When the decision’s made to flip, existing relationships are what counts to eliminate drawn-out open-market engagements. “Once a board wants to get out of a market, they want to do it quickly,” Mattox says. “No REIT wants to be part of a fire sale, but there’s every reason to expect that they want to meet the expectations that the board has set.”

Guy Langford, a Deloitte principal in New York City, says the UPREIT structure is proving to be a valuable tool for M&A buying and selling. “It’s all about liquidity and tax deferral,” he explains. “You can defer your day of reckoning.”

The industry can blame Sarbanes-Oxley Act for the incentive for REITs to break up. The marketplace has provided the out: increased institutional real estate allocations, higher leverage options available for private buyers and improved fundamentals.

“I would say overall that it’s a positive,” Alvarado tells GlobeSt.com. “REITs, especially after Sarbanes-Oxley, are saddled with such huge costs that for the investor who owns REIT shares it becomes almost inefficient for them.”

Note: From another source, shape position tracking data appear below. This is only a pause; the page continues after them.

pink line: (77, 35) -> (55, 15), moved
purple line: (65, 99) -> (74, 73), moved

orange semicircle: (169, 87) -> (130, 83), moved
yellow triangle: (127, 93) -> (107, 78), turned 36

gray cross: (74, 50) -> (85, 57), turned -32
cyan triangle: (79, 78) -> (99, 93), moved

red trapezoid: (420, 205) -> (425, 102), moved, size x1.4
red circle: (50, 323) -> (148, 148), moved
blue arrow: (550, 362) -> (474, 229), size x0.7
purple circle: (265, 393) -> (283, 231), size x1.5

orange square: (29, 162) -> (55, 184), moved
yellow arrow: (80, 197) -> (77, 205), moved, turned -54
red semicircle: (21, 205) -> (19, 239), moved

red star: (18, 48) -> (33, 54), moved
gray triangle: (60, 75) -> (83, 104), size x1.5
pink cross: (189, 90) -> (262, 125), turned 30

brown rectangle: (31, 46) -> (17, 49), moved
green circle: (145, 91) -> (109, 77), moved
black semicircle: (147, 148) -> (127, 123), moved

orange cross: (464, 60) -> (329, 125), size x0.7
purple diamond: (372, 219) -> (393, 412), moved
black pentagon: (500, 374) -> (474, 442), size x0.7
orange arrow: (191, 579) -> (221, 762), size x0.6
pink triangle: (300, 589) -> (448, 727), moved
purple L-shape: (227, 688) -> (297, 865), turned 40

In fortifying the breakup plan, Jim Sowell, a Deloitte principal in Washington, DC, has a word of warning about due diligence, particularly with state and local taxes. “It’s different in every deal,” he says, “and it varies greatly from state to state.”

The Deloitte executives say some deals might not get done due to the anticipation of higher cap rates. But for now, the market’s racking up record prices on the M&A itself and near-record prices on flips to private buyers.

“I don’t think it’s undermining the real estate market because there’s so much equity being put into the deals,” says Ben Loughry, managing partner in Fort Worth for New York City-based Integra Realty Resources Inc. “What we’re seeing is more real estate being held by fewer entities. They’re finding opportunities in undervalued real estate.”